Suarez, who is vying to become the first sitting mayor elected president, joins a GOP primary fight that includes Florida Governor Ron DeSantis, former Vice President Mike Pence, Sen. Tim Scott of South Carolina, former United Nations Ambassador Nikki Haley and former New Jersey Governor Chris Christie. Despite a double-digit field of candidates, the race is widely seen as a two-man contest between Trump and DeSantis.
But the other contenders are hoping for an opening, which Trump has provided with his myriad of legal vulnerabilities — none more serious than his federal indictment for mishandling sensitive documents and refusing to return them. He pleaded not guilty Tuesday in federal court in Miami to 37 counts.
Suarez said he did not support Trump in the 2016 or 2020 presidential elections, instead writing on behalf of U.S. Senator Marco Rubio and Vice President Pence. In 2018, Suarez publicly condemned Trump after reports surfaced that he questioned why the United States would accept more immigrants from Haiti and "shitty countries" in Africa.
But times have changed, with Trump advisers now praising Suarez's work and helping him promote what he calls "the Miami success story." Trump's former White House adviser, Kellyanne Conway, even offered Suarez's name as a possible vice-presidential pick.
Suarez, who is married with two young children, is a corporate and real estate attorney who previously served as Miami city commissioner. He has also positioned himself as someone who can help the party connect more with Hispanics. In recent months, he has made visits to early GOP voting states as he considers a possible 2024 campaign.
He is more moderate than DeSantis and Trump, but has carefully threaded the needle on cultural issues that have become popular among GOP politicians.
Suarez criticized DeSantis, dismissing some of the state immigration laws he signed as "headlines" lacking in substance. He said immigration is an issue that "demands a national solution" at a time when many Republicans support hardline policies.
The two-term mayor has previously voiced support for a Florida law championed by DeSantis and dubbed 'Don't Say Gay' that bans classroom teaching about sexual orientation or gender identity in kindergarten through ninth grade. year, but he did not say whether he supported expanding the policy at all ranks. Like other Republicans, Suarez criticized DeSantis' feud with Disney over the same law, saying it felt like a "personal vendetta."
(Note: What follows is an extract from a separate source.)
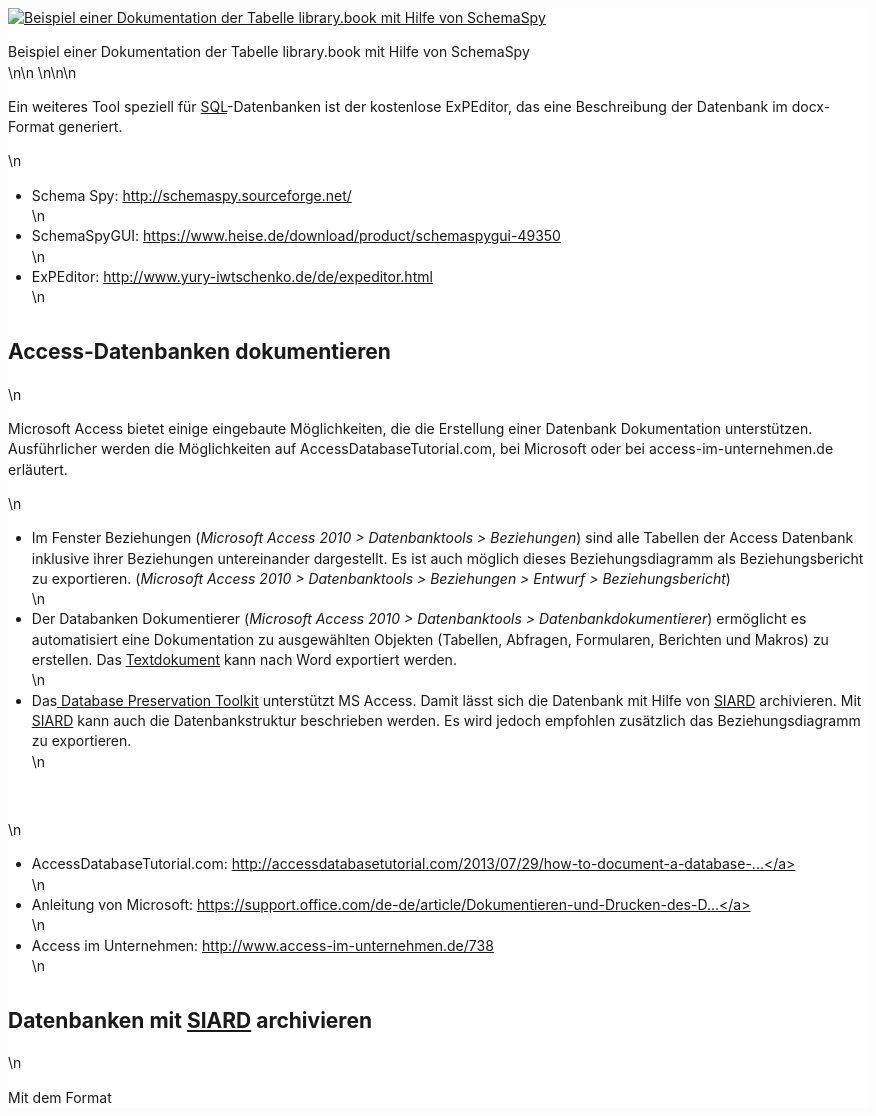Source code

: <a href="https://ianus-fdz.de/sites/default/files/datenbanken_SchemaSpy_Documentation.png" title="Beispiel einer Dokumentation der Tabelle library.book mit Hilfe von SchemaSpy" class="colorbox" data-colorbox-gallery="gallery--JkQEeaJtqPU" data-cbox-img-attrs="{&quot;title&quot;: &quot;Beispiel einer Dokumentation der Tabelle library.book mit Hilfe von SchemaSpy&quot;, &quot;alt&quot;: &quot;Beispiel einer Dokumentation der Tabelle library.book mit Hilfe von SchemaSpy&quot;}"><img class="media-element file-default" data-delta="2" alt="Beispiel einer Dokumentation der Tabelle library.book mit Hilfe von SchemaSpy" title="Beispiel einer Dokumentation der Tabelle library.book mit Hilfe von SchemaSpy" height="909" width="1269" typeof="foaf:Image" src="https://ianus-fdz.de/sites/default/files/datenbanken_SchemaSpy_Documentation.png" /></a><div class="field field-name-field-file-image-alt-text field-type-text field-label-hidden"><div class="field-items"><div class="field-item even">Beispiel einer Dokumentation der Tabelle library.book mit Hilfe von SchemaSpy</div></div></div>  </div>\n\n  \n</div>\n</div>\n<p>Ein weiteres Tool speziell für <a href="/it-empfehlungen/glossar#SQL" title="(Structured Query Language) ist eine Datenbanksprache zur Definition, Abfrage und Manipulation von Daten in relationalen Datenbanken. SQL ist unter ISO 9075 standardisiert und wird von fast allen gängigen Datenbanksystemen unterstützt." class="lexicon-term">SQL</a>-Datenbanken ist der kostenlose ExPEditor, das eine Beschreibung der Datenbank im docx-Format generiert.</p>\n<ul><li>Schema Spy: <a href="http://schemaspy.sourceforge.net/">http://schemaspy.sourceforge.net/</a></li>\n<li>SchemaSpyGUI: <a href="https://www.heise.de/download/product/schemaspygui-49350">https://www.heise.de/download/product/schemaspygui-49350</a></li>\n<li>ExPEditor: <a href="http://www.yury-iwtschenko.de/de/expeditor.html">http://www.yury-iwtschenko.de/de/expeditor.html</a></li>\n</ul><h2><a id="db_access" name="db_access"></a>Access-Datenbanken dokumentieren</h2>\n<p>Microsoft Access bietet einige eingebaute Möglichkeiten, die die Erstellung einer Datenbank Dokumentation unterstützen.  Ausführlicher werden die Möglichkeiten auf AccessDatabaseTutorial.com, bei Microsoft oder bei access-im-unternehmen.de erläutert.</p>\n<ul><li>Im Fenster Beziehungen (<em>Microsoft Access 2010 &gt; Datenbanktools &gt; Beziehungen</em>) sind alle Tabellen der Access Datenbank inklusive ihrer Beziehungen untereinander dargestellt. Es ist auch möglich dieses Beziehungsdiagramm als Beziehungsbericht zu exportieren. (<em>Microsoft Access 2010 &gt; Datenbanktools &gt; Beziehungen &gt; Entwurf &gt; Beziehungsbericht</em>)</li>\n<li>Der Databanken Dokumentierer (<em>Microsoft Access 2010 &gt; Datenbanktools &gt; Datenbankdokumentierer</em>) ermöglicht es automatisiert eine Dokumentation zu ausgewählten Objekten (Tabellen, Abfragen, Formularen, Berichten und Makros) zu erstellen. Das <a href="/it-empfehlungen/glossar#Textdokument" title="ist eine Datei, die neben darstellbaren Zeichen auch Formatierungsangaben und externe Medien enthält. Für Textdokumente gibt es spezielle Speicherformate wie DOCX oder ODT." class="lexicon-term">Textdokument</a> kann nach Word exportiert werden.</li>\n<li>Das<a href="#db_siard"> Database Preservation Toolkit</a> unterstützt MS Access. Damit lässt sich die Datenbank mit Hilfe von <a href="/it-empfehlungen/glossar#SIARD" title="(Software Independent Archiving of Relational Databases) ist ein vom schweizerischen Bundesarchiv entwickeltes Format, das im Projekt e-ARK weiterentwickelt wurde. Es beruht auf den ISO-Standards zu XML und SQL und dient als Archivformat für relationale Datenbanken. Es werden sowohl Datenbankstruktur als auch Datenbankinhalte gemeinsam beschrieben und archiviert. Der Standard ist offen und frei verfügbar." class="lexicon-term">SIARD</a> archivieren. Mit <a href="/it-empfehlungen/glossar#SIARD" title="(Software Independent Archiving of Relational Databases) ist ein vom schweizerischen Bundesarchiv entwickeltes Format, das im Projekt e-ARK weiterentwickelt wurde. Es beruht auf den ISO-Standards zu XML und SQL und dient als Archivformat für relationale Datenbanken. Es werden sowohl Datenbankstruktur als auch Datenbankinhalte gemeinsam beschrieben und archiviert. Der Standard ist offen und frei verfügbar." class="lexicon-term">SIARD</a> kann auch die Datenbankstruktur beschrieben werden. Es wird jedoch empfohlen zusätzlich das Beziehungsdiagramm zu exportieren.</li>\n</ul><p> </p>\n<ul><li>AccessDatabaseTutorial.com: <a href="http://accessdatabasetutorial.com/2013/07/29/how-to-document-a-database-using-microsoft-access-tools-and-your-disciplines/">http://accessdatabasetutorial.com/2013/07/29/how-to-document-a-database-...</a></li>\n<li>Anleitung von Microsoft: <a href="https://support.office.com/de-de/article/Dokumentieren-und-Drucken-des-Datenbankentwurfs-8bb56649-dd17-4d2e-b8dc-17dddd1ac91a">https://support.office.com/de-de/article/Dokumentieren-und-Drucken-des-D...</a></li>\n<li>Access im Unternehmen: <a href="http://www.access-im-unternehmen.de/738">http://www.access-im-unternehmen.de/738</a></li>\n</ul><h2><a id="db_siard" name="db_siard"></a>Datenbanken mit <a href="/it-empfehlungen/glossar#SIARD" title="(Software Independent Archiving of Relational Databases) ist ein vom schweizerischen Bundesarchiv entwickeltes Format, das im Projekt e-ARK weiterentwickelt wurde. Es beruht auf den ISO-Standards zu XML und SQL und dient als Archivformat für relationale Datenbanken. Es werden sowohl Datenbankstruktur als auch Datenbankinhalte gemeinsam beschrieben und archiviert. Der Standard ist offen und frei verfügbar." class="lexicon-term">SIARD</a> archivieren</h2>\n<p>Mit dem Format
Going even further with Team Trump, Suarez echoed Trump's attacks on DeSantis' behavior, saying the governor doesn't make eye contact and struggles with personal relationships with other politicians.
In 2020, the mayor played to attract tech companies to Florida after the state eased its COVID-19 restrictions. He met Big Tech players and investors such as PayPal founder Peter Thiel and tech mogul Marcelo Claure, began appearing on national television, and was featured by magazines.
Suarez, who said he takes his salary in Bitcoin, also hosted Bitcoin conferences and began heavily promoting a cryptocurrency project named Miami Coin, created by a group called City Coins.
But the hype died down as virus restrictions eased elsewhere, wiping out Miami's advantage on the COVID-19 front. Suarez's vision also ran into hurdles with the collapse of cryptocurrency exchange FTX, which was set to move its US headquarters to Miami's financial district before its founder and CEO Sam Bankman-Fried was arrested in the US. Bahamas last December.
The only cryptocurrency exchange that traded Miami Coin suspended its exchange, citing liquidity issues, failing to deliver on its promise to generate enough money to eliminate municipal taxes.
Miami also ranks among the worst major US cities for income inequality and is one of the nation's most unaffordable cities for housing.